Department of Molecular Biology and Biotechnology, University of Dar es Salaam, Dar es Salaam, Tanzania.
Mbeya College of Health and Allied Sciences, University of Dar es Salaam, Mbeya, Tanzania.
Cancer Med. 2023 Feb;12(3):3395-3409. doi: 10.1002/cam4.5091. Epub 2022 Jul 31.
Growing prevalence and aggressiveness of breast cancer (BC) among East African women strongly indicate that the genetic risk factor implicated in the etiology of the disease may have a key role. Germline pathogenic variants in BRCA1 and BRCA2 (BRCA1/2) are known to increase the lifetime risk of BC. This study investigated the prevalence and spectrum of germline single nucleotide variant/insertion and deletion (SNV/indel), and copy number variations (CNVs) in BRCA1/2 among Tanzanian BC patients, and evaluated the associations of identified variants with patient's socio-demographic and histopathological characteristics.
One hundred BC patients were examined for BRCA1/2 variants using next-generation sequencing (NGS). Sanger sequencing and multiplex ligation-dependent probe amplification (MLPA) assay were performed for the confirmation of SNV/indel and CNVs, respectively.
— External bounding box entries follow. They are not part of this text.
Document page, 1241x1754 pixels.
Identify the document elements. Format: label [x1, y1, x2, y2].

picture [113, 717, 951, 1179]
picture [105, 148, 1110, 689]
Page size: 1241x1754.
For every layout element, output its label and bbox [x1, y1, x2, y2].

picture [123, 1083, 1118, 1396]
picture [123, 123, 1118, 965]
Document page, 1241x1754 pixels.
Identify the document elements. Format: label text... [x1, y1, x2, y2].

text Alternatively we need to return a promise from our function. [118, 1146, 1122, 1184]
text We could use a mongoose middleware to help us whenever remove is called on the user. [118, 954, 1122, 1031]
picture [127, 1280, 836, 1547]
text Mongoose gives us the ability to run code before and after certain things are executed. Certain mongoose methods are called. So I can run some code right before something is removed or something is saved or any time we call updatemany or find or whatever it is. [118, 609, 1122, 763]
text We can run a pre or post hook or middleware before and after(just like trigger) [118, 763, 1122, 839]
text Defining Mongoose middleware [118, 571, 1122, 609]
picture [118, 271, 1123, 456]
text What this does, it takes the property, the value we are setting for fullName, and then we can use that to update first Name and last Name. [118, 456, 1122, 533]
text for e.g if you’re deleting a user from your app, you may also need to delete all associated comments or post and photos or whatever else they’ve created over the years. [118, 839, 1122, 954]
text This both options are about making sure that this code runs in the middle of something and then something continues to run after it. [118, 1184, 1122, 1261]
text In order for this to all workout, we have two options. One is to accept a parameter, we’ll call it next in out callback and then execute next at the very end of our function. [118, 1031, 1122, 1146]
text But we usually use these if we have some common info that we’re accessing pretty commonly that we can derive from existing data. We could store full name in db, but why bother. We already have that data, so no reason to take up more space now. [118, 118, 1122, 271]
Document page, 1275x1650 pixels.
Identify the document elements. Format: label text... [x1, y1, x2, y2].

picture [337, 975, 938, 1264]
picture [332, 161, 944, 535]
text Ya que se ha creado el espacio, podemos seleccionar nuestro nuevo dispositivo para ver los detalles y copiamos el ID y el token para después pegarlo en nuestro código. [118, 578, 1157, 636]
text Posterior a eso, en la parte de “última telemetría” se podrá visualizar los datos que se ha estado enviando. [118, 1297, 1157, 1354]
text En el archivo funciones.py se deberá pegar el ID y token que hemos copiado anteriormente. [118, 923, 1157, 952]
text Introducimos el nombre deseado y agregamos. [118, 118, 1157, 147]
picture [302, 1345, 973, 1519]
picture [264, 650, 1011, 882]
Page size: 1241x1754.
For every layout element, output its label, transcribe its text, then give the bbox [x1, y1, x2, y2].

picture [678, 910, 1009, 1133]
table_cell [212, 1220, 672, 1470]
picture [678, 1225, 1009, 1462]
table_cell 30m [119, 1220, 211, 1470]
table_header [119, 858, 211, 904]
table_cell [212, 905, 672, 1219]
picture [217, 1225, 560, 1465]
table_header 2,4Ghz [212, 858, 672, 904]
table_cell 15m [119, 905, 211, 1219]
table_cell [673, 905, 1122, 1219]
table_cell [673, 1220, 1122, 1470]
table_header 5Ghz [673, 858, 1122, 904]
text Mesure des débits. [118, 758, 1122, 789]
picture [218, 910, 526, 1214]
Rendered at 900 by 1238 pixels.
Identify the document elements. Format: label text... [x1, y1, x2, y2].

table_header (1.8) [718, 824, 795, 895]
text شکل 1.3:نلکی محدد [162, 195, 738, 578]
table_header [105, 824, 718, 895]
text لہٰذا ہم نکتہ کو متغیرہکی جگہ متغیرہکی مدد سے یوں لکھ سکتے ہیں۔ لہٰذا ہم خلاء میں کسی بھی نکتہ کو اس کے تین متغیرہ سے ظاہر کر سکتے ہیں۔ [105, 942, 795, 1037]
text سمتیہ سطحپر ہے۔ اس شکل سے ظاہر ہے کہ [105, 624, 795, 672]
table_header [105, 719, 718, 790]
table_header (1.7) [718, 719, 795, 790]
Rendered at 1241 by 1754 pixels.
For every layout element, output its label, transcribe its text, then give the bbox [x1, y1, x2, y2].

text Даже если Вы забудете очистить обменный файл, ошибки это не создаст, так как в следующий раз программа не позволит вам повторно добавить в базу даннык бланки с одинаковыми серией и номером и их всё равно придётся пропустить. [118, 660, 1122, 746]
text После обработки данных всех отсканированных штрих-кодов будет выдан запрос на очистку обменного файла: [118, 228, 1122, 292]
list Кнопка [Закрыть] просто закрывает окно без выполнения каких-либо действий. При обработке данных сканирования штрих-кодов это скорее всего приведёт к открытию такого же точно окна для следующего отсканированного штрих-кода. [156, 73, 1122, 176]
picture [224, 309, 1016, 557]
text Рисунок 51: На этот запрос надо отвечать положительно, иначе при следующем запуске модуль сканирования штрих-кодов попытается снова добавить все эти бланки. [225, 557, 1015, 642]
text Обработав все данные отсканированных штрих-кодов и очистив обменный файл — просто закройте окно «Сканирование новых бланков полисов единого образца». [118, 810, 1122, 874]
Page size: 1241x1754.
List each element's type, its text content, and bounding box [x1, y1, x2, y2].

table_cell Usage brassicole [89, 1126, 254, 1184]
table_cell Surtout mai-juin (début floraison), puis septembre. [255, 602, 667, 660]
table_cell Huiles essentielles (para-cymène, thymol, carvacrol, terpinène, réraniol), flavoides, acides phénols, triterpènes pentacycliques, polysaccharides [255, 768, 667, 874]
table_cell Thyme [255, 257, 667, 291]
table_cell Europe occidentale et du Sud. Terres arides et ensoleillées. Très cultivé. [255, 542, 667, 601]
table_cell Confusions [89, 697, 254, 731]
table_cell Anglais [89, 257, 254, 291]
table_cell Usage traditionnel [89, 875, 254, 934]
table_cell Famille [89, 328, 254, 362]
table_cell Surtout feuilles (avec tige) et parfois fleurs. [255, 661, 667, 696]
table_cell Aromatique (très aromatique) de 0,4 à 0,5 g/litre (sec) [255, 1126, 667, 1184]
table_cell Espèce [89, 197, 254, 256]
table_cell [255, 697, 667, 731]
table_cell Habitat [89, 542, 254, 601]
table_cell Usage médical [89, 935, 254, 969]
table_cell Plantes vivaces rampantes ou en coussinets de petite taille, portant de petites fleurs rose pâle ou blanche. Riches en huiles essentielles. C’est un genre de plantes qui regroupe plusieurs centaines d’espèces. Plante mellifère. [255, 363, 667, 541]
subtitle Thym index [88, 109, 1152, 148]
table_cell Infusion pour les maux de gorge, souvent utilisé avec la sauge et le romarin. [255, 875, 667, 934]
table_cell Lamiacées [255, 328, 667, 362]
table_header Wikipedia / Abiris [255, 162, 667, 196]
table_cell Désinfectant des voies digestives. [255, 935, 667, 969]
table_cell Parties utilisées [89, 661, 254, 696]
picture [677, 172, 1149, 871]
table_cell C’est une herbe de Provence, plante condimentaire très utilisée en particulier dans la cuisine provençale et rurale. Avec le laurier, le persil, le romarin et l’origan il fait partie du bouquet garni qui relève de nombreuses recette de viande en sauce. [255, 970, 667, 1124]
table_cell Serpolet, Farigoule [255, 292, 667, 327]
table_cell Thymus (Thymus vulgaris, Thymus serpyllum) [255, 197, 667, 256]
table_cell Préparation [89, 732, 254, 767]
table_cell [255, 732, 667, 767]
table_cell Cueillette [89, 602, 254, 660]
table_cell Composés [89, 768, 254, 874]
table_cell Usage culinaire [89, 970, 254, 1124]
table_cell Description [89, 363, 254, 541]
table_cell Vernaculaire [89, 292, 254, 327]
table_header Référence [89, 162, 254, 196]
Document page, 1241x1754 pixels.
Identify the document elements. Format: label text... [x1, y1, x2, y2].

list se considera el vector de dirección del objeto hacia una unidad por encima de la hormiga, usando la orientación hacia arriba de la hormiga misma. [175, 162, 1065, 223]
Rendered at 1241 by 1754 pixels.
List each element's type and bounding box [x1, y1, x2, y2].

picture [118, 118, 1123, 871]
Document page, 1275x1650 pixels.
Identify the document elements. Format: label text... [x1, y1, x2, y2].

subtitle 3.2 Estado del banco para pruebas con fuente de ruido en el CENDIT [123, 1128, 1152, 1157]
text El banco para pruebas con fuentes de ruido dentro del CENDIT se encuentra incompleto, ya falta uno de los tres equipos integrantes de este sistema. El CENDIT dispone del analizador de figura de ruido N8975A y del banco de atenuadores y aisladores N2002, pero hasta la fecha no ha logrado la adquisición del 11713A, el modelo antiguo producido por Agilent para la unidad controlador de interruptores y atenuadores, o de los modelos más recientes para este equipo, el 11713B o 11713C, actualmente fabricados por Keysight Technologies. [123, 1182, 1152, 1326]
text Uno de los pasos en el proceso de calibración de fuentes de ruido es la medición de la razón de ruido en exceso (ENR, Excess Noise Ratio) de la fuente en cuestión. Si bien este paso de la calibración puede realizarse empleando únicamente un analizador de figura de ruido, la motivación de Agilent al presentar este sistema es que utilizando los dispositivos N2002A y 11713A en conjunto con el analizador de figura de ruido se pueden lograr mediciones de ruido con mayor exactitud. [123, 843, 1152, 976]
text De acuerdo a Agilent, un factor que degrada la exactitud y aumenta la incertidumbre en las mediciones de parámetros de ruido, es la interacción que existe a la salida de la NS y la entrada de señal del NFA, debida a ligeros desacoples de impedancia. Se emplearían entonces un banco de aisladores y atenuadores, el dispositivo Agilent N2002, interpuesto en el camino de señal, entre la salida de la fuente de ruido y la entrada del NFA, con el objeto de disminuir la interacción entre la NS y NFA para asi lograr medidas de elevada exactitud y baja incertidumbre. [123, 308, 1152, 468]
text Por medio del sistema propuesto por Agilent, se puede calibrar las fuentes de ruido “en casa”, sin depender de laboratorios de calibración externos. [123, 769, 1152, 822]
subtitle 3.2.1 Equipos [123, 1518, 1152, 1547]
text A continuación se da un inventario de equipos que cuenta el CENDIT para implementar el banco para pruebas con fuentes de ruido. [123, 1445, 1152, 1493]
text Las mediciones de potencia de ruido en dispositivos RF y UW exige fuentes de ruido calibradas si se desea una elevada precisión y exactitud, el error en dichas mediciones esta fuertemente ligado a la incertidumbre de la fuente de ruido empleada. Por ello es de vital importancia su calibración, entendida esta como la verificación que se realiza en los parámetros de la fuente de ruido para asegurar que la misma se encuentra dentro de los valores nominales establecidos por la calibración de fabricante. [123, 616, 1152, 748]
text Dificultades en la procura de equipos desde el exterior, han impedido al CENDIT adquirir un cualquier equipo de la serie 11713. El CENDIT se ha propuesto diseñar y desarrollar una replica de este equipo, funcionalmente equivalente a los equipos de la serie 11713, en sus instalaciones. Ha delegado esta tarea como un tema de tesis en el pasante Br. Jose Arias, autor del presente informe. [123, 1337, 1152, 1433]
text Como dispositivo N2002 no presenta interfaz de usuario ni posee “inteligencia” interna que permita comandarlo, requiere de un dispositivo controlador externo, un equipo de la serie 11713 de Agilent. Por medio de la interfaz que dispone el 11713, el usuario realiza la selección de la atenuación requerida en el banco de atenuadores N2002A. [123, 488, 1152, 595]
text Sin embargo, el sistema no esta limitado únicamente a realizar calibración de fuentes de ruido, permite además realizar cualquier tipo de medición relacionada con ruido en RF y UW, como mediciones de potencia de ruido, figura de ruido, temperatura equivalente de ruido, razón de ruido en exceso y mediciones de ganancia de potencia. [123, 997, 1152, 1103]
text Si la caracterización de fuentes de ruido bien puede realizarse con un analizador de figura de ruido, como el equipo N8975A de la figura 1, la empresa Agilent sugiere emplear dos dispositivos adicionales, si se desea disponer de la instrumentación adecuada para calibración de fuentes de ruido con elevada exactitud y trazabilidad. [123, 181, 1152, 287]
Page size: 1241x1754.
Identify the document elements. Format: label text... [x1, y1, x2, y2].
Six germline SNV/indel pathogenic variants were detected from six unrelated patients. Five of these variants were identified in BRCA1, and one in BRCA2. We also identified, in one patient, one variant of uncertain clinical significance (VUS). CNV was not detected in any of the BC patients. Furthermore, we found that in our cohort, BRCA1/2 variant carriers were triple-negative BC patients (p = 0.019).
Our study provides first insight into BC genetic landscape by the use of NGS in the under-represented East African Tanzanian populations. Our findings support the importance of genetic risk factors in BC etiology in Tanzania and showed a relatively high overall prevalence (6%) of germline BRCA1/2 pathogenic variants in BC patients. Therefore, our results indicate that BRCA1/2 pathogenic variants may well contribute to BC incidence in Tanzania. Thus, the identification of frequent variants in BRCA1/2 genes will enable implementation of rapid, inexpensive population-specific BRCA1/2 genetic testing, particularly for triple-negative BC patients known for their high prevalence in Tanzania. This will, in turn, greatly contributes to provide effective therapeutic strategies.
东非国家的乳腺癌(BC)发病率和侵袭性日益增高,强烈表明与疾病病因相关的遗传风险因素可能发挥关键作用。BRCA1 和 BRCA2(BRCA1/2)种系致病性变异可显著增加终生 BC 发病风险。本研究调查了坦桑尼亚 BC 患者 BRCA1/2 种系单核苷酸变异/插入缺失(SNV/indel)和拷贝数变异(CNV)的流行率和谱,并评估了所识别变异与患者社会人口统计学和组织病理学特征的相关性。
采用下一代测序(NGS)对 100 例 BC 患者进行 BRCA1/2 变异检测。采用 Sanger 测序和多重连接依赖性探针扩增(MLPA)法分别对 SNV/indel 和 CNV 进行确认。
从 6 名无血缘关系的患者中检测到 6 种种系 SNV/indel 致病性变异。其中 5 种变异位于 BRCA1,1 种位于 BRCA2。我们还在 1 名患者中发现了 1 种意义不明的变异(VUS)。在任何 BC 患者中均未检测到 CNV。此外,我们发现,在我们的队列中,BRCA1/2 变异携带者为三阴性 BC 患者(p=0.019)。
本研究首次利用 NGS 技术在代表性不足的东非坦桑尼亚人群中对 BC 遗传图谱进行了研究。我们的发现支持遗传因素在坦桑尼亚 BC 发病机制中的重要性,并显示了 BC 患者中种系 BRCA1/2 致病性变异的总体较高流行率(6%)。因此,我们的结果表明,BRCA1/2 致病性变异可能是导致坦桑尼亚 BC 发病率升高的原因之一。因此,识别 BRCA1/2 基因中的常见变异将能够实现快速、经济的基于人群的 BRCA1/2 基因检测,特别是对在坦桑尼亚高发的三阴性 BC 患者。这反过来将极大地有助于提供有效的治疗策略。